Three months before Hurricane Katrina struck, Hassan Mashriqui, a storm surge expert at Louisiana State University called Mr. Go a "critical and fundamental flaw" in the hurricane defenses prepared by the U.S. Army Corps of Engineers. After Katrina struck, an engineering investigation and computer modeling revealed Mr. Go intensified the initial surge of water by 20 percent, raised the height of the wall of water by three feet and increased the velocity of the surge from three per second to eight feet per second. "Without MRGO, the flooding would have been a lot less," Mashriqui says. "The levees might have been overtopped, but they wouldn't have been washed away." Levees along Mr. Go were breached in 20 places along its length during Katrina, directly flooding most of Saint Bernard Parish and East New Orleans. The storm surge along Mr. Go is also said to be the cause of the three breaches in the Industrial Canal.

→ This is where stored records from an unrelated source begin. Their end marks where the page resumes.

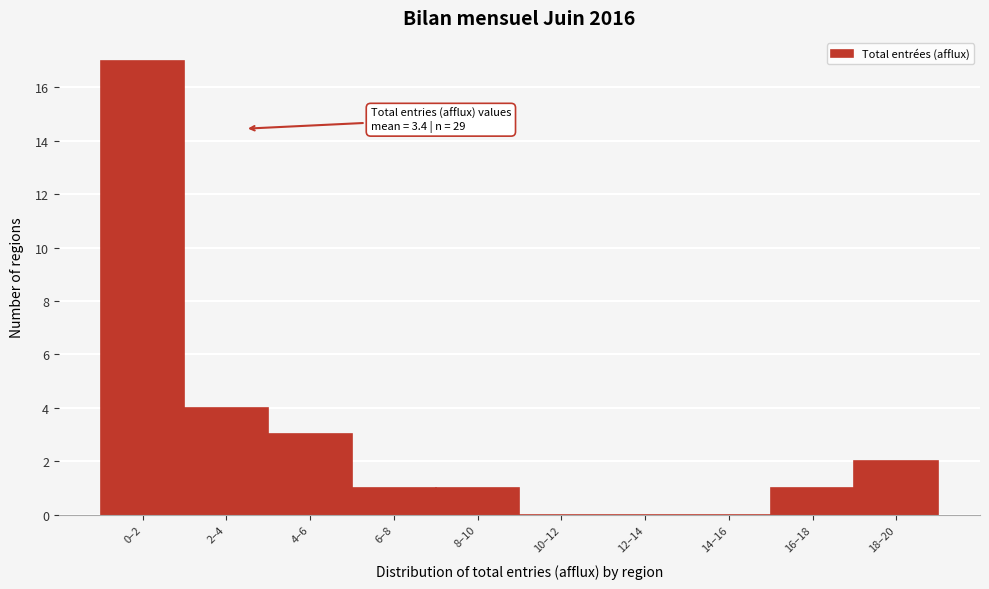

Reading left to right, what are all the values shown in this chart?

0–2=17	2–4=4	4–6=3	6–8=1	8–10=1	10–12=0	12–14=0	14–16=0	16–18=1	18–20=2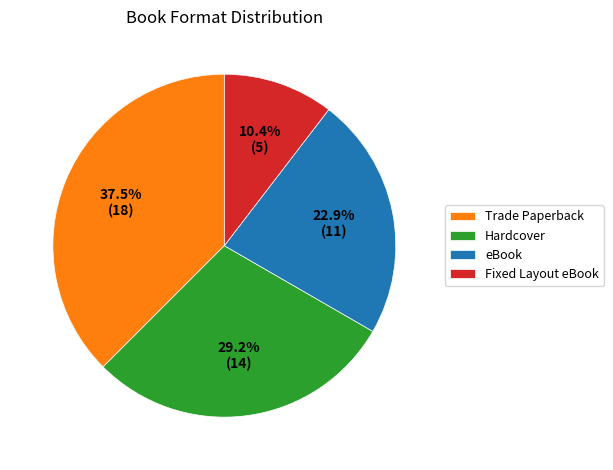

Which category has the smallest portion of the pie?

Fixed Layout eBook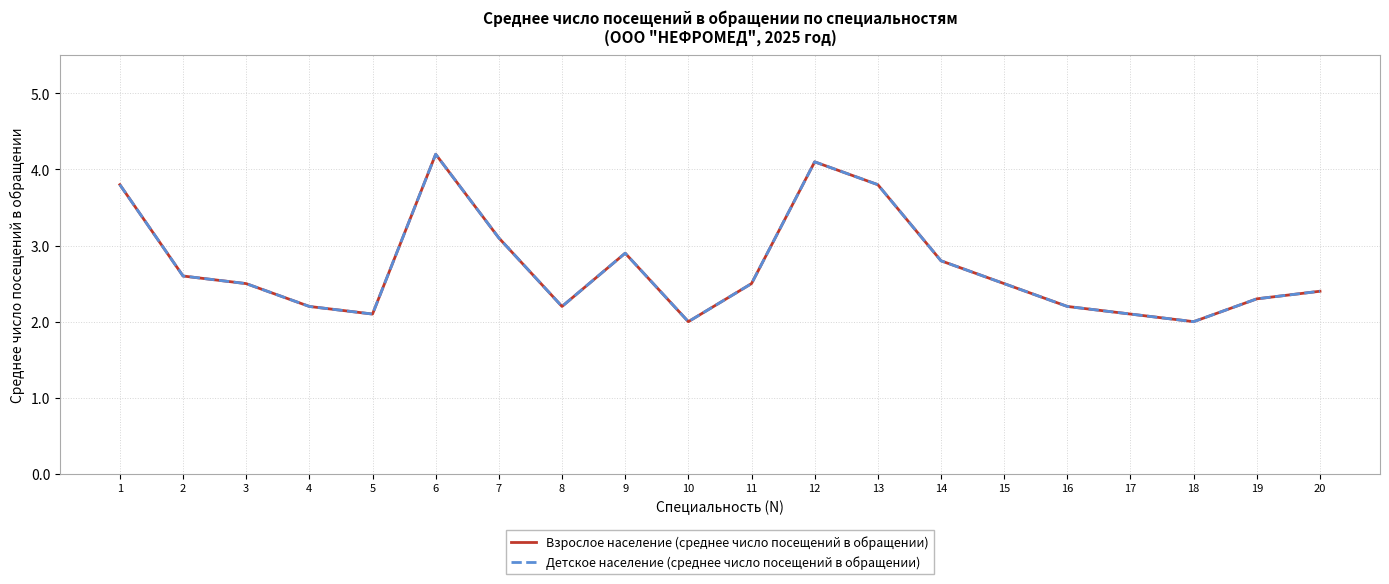

What is the value of the Детское население (среднее число посещений в обращении) point at the 16th from the left?

2.2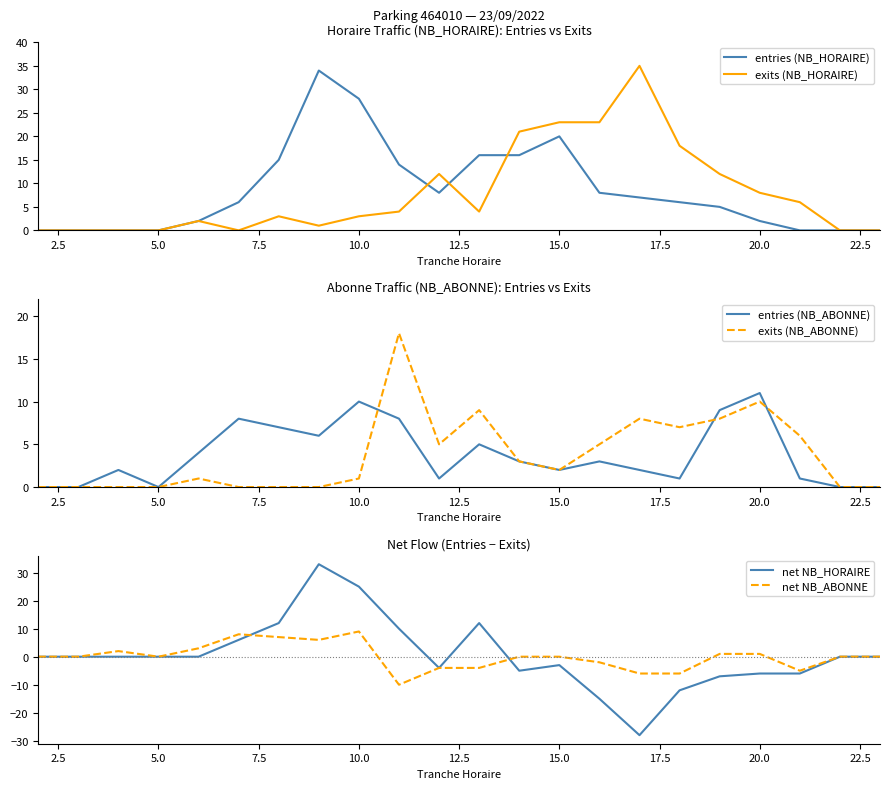

How many values in net NB_ABONNE are below zero?

7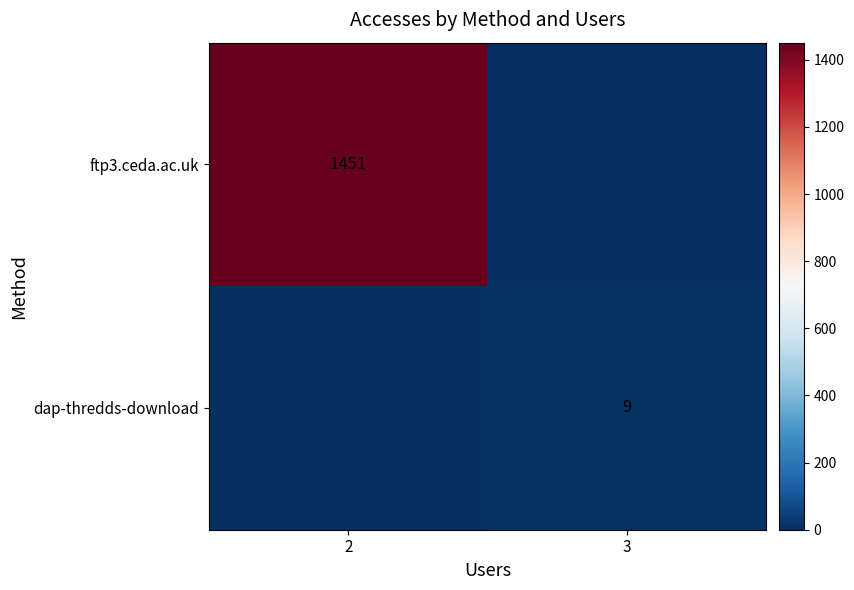

How many values in ftp3.ceda.ac.uk are above zero?

1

Here's where the plot thickens. It's almost impossible to sue the federal government over collapsing levees. Something called the Flood Control Act of 1928 prohibits suits against the United States for damages resulting from floods or flood waters. However, last month U.S. District Court Judge Stanley R. Duval Jr., who ruled in January 2008 that the Corps of Engineers was immune in a federal lawsuit directly related to the levees and flood wall failures during Katrina, has now said he will hear a suit by property owners on the canal's contributions to the flooding. He based his decision on Graci v. United States, a 1971 ruling that said there is no immunity for flooding caused by a federal project unrelated to flood control. And Judge Duval ruled, Mr. Go was built for navigation, not for flood control.
Which brings me back to our local Trinity River toll road which is being built for transportation, not for flood control. We've already heard from the Corps that our levees are unacceptable. Using the Mr. Go precedent, couldn't the Corps consider the toll road a potential legal liability just waiting to happen? I know if I was an attorney advising the Corps, I would be hesitant in telling it to give an OK to the toll road inside the Trinity River levees.
Mr. Go, meanwhile, is coming to a stop. Late last year, the Corps began dumping rocks into the channel to permanently dam it. It is expected to be completely closed by this summer.